*What to do*
Every line below that holds the word "reliable" must be listed.

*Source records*
---
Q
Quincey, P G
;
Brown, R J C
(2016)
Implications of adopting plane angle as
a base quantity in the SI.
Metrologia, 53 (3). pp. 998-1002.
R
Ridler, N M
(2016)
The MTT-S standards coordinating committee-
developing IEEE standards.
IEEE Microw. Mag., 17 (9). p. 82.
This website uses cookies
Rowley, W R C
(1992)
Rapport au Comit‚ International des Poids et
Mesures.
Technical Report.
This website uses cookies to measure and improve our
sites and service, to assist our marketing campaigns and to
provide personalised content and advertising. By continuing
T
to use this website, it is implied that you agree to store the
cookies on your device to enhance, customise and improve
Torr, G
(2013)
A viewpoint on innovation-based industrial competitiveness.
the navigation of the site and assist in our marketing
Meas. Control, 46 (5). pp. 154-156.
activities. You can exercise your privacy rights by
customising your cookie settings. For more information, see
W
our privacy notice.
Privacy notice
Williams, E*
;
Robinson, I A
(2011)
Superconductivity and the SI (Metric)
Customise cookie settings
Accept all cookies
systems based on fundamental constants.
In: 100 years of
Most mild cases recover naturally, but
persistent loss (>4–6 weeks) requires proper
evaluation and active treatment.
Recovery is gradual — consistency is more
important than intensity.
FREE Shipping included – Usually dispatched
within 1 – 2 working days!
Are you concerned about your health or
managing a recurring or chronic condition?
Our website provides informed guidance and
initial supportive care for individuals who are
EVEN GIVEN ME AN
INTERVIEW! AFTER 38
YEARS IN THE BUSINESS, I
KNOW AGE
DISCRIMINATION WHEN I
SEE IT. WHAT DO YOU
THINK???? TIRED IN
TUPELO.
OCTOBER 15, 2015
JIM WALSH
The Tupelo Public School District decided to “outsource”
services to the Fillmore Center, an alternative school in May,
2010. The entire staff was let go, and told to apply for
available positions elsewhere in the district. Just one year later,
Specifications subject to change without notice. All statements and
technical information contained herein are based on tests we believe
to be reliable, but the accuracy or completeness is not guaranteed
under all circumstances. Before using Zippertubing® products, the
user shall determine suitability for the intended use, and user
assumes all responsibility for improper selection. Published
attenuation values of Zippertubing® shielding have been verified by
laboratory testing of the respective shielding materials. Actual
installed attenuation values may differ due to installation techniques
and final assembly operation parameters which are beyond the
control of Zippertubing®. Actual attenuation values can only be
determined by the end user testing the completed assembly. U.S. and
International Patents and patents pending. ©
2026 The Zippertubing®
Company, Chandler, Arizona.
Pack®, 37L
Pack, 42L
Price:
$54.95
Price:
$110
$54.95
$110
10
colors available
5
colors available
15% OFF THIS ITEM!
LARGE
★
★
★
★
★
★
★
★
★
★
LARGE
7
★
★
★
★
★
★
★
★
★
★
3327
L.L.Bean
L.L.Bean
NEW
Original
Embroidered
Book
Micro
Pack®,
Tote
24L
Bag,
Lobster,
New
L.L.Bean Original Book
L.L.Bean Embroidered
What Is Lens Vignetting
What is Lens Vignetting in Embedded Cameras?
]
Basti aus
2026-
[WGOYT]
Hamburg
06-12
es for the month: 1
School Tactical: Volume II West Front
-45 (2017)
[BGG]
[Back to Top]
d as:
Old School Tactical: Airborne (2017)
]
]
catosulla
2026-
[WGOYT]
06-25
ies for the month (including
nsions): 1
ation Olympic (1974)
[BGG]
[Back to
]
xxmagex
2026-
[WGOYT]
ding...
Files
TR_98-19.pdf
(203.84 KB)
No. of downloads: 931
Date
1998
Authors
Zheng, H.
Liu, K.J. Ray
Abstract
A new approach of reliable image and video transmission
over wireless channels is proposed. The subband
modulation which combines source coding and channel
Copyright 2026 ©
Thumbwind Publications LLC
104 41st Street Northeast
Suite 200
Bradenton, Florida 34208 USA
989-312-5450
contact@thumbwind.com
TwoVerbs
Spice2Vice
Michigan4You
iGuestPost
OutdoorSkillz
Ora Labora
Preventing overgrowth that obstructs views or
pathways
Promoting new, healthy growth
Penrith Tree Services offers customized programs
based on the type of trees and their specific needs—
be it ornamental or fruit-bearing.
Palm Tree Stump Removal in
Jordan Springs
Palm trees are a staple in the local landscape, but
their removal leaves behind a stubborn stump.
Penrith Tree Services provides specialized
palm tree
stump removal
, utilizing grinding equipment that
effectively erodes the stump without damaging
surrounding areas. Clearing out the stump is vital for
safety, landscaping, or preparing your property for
---
*Response to the task*
to be reliable, but the accuracy or completeness is not guaranteed
A new approach of reliable image and video transmission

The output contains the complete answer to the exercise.